Group Captain Mike Wigston is the Officer Commanding 903 Expeditionary Air Wing, the unit which has been carrying out all the training of Iraqi airport staff:

“It’s never been the gateway to South East Iraq that its designers thought it would be,” he said. “Now we’re on the threshold of that actually becoming reality and we’ve got a superb chance to use the Hajj period to showcase this to the locals as to what a precious commodity they’ve got on their doorstep.”

This year about 31,000 pilgrims travelled from Iraq, including over 3,600 by air from Basra. For Air Traffic Controller Mu’ayed Yousif, it’s a momentus occasion:

“We are very happy because we have returned to our jobs and we are very much looking forward to taking control of the tower.”

Every month there are over 250 civilian flights into and out of Basra by commercial airlines including Iraqi airways, Royal Jordanian, Jordan Integrated Air Cargo, Gulf International and Valan. Destinations they serve include Kuwait, Dubai, Jordan, Tehran and Bahrain, as well as a number of major Iraqi cities.

Airport Director, Mezxer Shnawah Zaheed, explained:

“My aim was to bring Basrah airport up to international standards. I’ve worked with maintenance to rebuild the airport, so that it is comparable to any other international airport in the world.”
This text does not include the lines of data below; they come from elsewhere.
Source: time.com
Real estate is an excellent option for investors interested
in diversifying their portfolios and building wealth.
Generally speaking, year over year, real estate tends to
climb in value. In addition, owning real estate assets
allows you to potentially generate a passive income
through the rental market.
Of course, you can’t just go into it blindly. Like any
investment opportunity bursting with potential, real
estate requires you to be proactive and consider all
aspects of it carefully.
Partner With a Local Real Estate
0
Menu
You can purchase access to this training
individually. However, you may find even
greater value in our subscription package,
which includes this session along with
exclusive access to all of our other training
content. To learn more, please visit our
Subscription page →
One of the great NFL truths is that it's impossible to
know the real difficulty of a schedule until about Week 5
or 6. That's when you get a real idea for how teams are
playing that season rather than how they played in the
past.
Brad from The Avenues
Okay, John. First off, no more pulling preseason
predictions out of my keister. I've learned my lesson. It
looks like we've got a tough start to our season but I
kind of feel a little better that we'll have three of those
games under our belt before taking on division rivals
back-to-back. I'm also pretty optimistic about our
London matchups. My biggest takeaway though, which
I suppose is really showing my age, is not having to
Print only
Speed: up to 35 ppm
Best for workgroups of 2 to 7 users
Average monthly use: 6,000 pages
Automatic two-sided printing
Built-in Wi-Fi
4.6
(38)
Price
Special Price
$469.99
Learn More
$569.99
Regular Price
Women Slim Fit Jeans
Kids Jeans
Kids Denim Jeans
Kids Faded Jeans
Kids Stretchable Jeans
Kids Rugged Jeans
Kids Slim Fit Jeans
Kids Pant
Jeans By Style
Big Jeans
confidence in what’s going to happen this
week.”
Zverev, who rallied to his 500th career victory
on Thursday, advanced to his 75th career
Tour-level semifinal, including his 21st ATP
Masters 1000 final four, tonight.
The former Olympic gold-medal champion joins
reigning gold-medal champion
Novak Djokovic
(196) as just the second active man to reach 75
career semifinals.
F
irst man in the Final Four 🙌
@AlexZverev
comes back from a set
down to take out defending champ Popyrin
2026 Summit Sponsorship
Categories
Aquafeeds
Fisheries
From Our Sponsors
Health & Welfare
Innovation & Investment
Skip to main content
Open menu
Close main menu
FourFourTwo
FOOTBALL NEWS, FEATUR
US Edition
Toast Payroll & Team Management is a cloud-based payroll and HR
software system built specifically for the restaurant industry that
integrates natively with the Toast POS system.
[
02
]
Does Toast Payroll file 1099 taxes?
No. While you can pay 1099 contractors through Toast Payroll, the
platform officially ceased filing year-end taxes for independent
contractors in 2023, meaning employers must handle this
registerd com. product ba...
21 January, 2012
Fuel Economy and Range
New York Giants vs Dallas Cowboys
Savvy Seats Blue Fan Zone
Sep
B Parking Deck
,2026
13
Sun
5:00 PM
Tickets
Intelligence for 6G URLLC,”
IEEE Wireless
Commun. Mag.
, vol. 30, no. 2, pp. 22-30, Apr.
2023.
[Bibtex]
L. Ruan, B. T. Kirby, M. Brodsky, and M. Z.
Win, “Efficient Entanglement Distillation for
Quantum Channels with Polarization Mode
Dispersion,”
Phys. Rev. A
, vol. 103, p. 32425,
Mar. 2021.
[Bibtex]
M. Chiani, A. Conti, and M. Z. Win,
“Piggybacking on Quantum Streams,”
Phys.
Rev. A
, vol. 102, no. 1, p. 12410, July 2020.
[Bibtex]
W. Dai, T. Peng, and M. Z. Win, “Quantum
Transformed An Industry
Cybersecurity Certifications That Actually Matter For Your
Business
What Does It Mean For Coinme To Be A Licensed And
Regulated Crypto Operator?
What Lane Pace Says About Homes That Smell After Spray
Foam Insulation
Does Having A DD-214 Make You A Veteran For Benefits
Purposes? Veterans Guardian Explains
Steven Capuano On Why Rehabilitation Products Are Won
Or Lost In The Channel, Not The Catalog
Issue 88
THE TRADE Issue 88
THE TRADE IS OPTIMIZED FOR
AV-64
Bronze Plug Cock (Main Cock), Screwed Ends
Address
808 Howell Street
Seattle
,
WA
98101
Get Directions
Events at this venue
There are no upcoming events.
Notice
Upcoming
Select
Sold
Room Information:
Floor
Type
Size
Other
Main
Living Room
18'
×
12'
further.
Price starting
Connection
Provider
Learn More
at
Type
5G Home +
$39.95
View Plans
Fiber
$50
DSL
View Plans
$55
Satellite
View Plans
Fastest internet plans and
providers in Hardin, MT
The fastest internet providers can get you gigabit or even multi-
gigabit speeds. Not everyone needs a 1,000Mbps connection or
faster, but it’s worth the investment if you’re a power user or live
International airlines will only land here if it’s safe. So the Royal Air Force has had teams on the ground training their Iraqi counterparts to internationally recognised standards in firefighting in the event of an incident on the airfield, and in border control, a key skill in a country still marred by sectarian violence.

The RAF has now handed over responsibility for the airport and the management and training of its staff to Iraqi control.

And after a successful Hajj, it’s hoped the international airport will bring wider trade and economic development to the country as a whole.

Douglas Alexander, Secretary of State for International Development, said of the airport handover:

“The growing number of passengers and planes using BIA represents a real step forward, both for the regional economy of Basrah, and more broadly for Iraq. We’ve seen a significant rise in capacity just in recent weeks with the Hajj and I think it represents a real opportunity for the regional economy here in Basrah now and in the future.”

It is hoped that both the handover of Basra Province and the airport to Iraqi control will bring the success that local people are striving for.